Lower mortality with higher proportion vigorous physical activity
Association of Physical Activity Intensity With Mortality A National Cohort Study of 403 681 US Adults
Introduction and methods
The 2018 Physical Activity Guidelines for Americans recommend at least 150 to 300 minutes per week of moderate intensity physical activity (MPA), 75 to 150 minutes per week of vigorous intensity physical activity (VPA) or an equivalent combination of MPA and VPA (MVPA) . The recommendation in the guidelines are based on the assumption that for some health outcomes VPA is associated with greater benefits than MPA [1,2]. But it remains unclear whether for the same amount of total MVPA, VPA is associated with greater benefits compared with MPA.
This study investigated whether VPA is associated with greater mortality risk reduction compared with MPA, for the same amount of total physical activity (defined as total MVPA). More specifically, the association of the proportion of VPA to total MVPA with all-cause mortality, CVD mortality and cancer mortality were examined.
Data of the National Health Interview Survey (NHIS), an annual national cross-sectional survey of civilian participants from the US, from 17 cross-sectional waves conducted from 1997 to 2013 were used. Follow-up was to December 31, 2015. After exclusion of those with missing data on physical activity, those with disabilities or unable to perform moderate of vigorous physical activity, or with diagnosis of heart disease, stroke or cancer at baseline, a total of 403,681 participants were included.
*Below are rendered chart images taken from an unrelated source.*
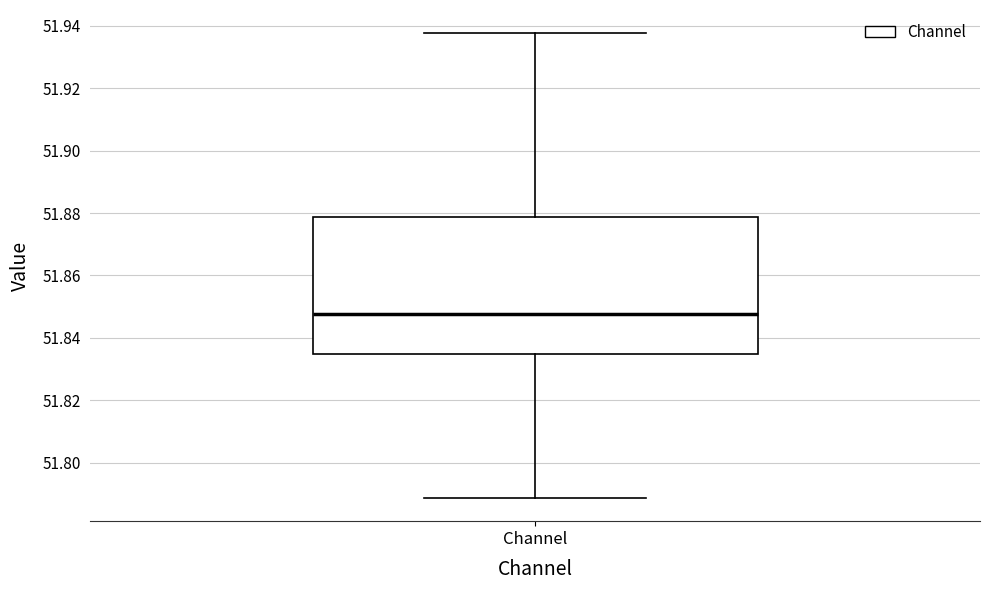

Transcribe this box plot: give where the median line is, the range the box spans, and where the two whiskers end, as read against the y-axis. The values are not printed on the chart, so give them approximately, as read against the axis.

median 51.848, box 51.834 to 51.878, whiskers 51.788 to 51.938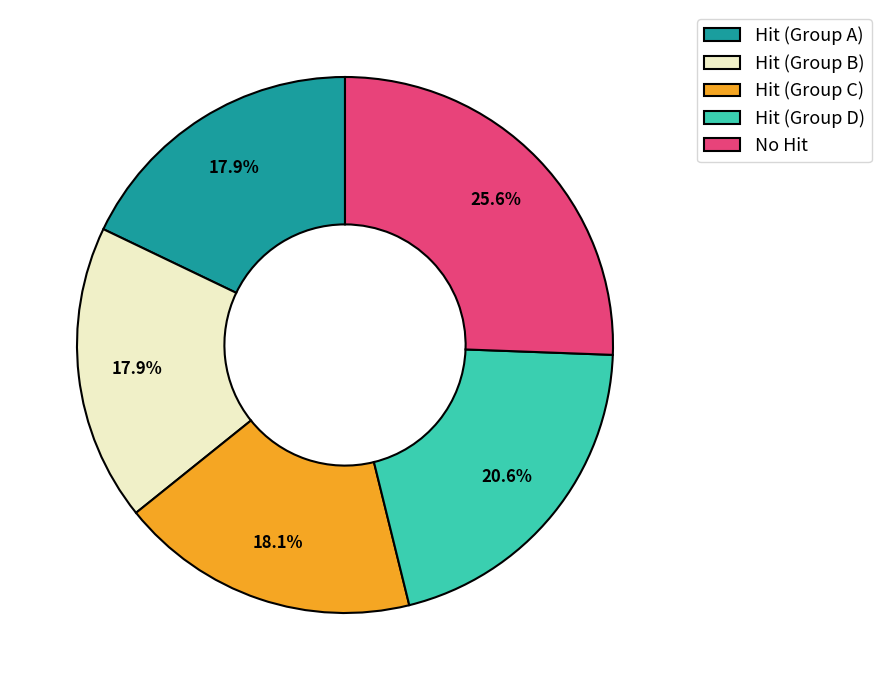

Is there a majority slice in this chart?

No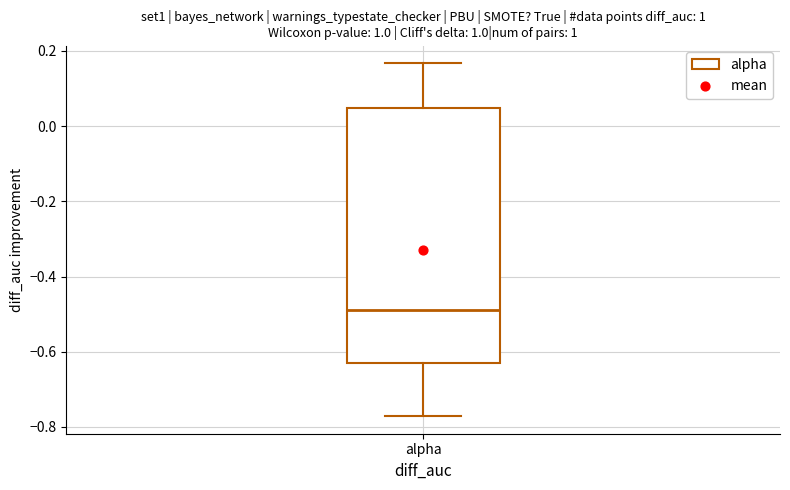

Transcribe this box plot: give where the median line is, the range the box spans, and where the two whiskers end, as read against the y-axis. The values are not printed on the chart, so give them approximately, as read against the axis.

median -0.48, box -0.62 to 0.04, whiskers -0.78 to 0.16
Median follow up was 10.1 years (IQR 5.4-14.6).
Physical activity was measured with 2 sets of questions on frequency and duration for light intensity physical activity or MPA; and VPA. Total physical activity (defined as total MVPA in minutes per week) was calculated as MPA (min per week) + [2 x VPA (min per week)]. Proportion of VPA to total physical activity was calculated as follows: VPA x 2/MPVA x 100%.
- Participants with more than 50%-75% of VPA to total physical activity had a 17% lower all-cause mortality compared to those with 0% VPA (HR 0.83, 95%CI: 0.78-0.91), independent of total MVPA. The HR for participants with >75% to 99% VPA was 0.85 (95%CI: 0.79-0.91) compared with 0% VPA.
- Higher proportions VPA to total physical activity were not associated with CVD mortality and cancer mortality.
- Mutually adjusted models considering the guidelines recommendations of MPA and VPA showed similar associations for all-cause mortality (MPA: HR 0.83, 95%CI: 0.80-0.87 and VPA: HR 0.79, 95%CI: 0.70-0.91). VPA showed a stronger inverse association with cancer mortality compared with MPA (VPA: HR 0.89, 95%CI: 0.80-0.99 and MPA HR 0.94, 95%CI: 0.86-1.02).
- Exploratory joint associations of MPA and VPA suggested the lowest all-cause mortality risk among participants performing 150-299 min per week of MPA and 150 min per week or more of VPA (HR 0.64, 95%CI: 0.58-0.71). For CVD mortality optimum MPA and VPA combination was 1 to 149 min per week of MPA and 150 min per week or in of VPA (HF 0.56, 95%CI: 0.45-0.69). For cancer mortality, optimum was 300 min per week or more of MPA and 1 to 74 min per week of VPA (HR 0.67, 95%CI: 0.52 to 0.86).
In a nationally representative cohort of US adults greater proportion of VPA to MVPA was associated with greater mortality risk reduction. Participants with 150-299 min per week of MPA and 150 min per week or more of VPA had the lowest all-cause mortality risk. The authors suggest that clinicians and public health interventions should advise on the potential benefits associated with VPA to maximize population health.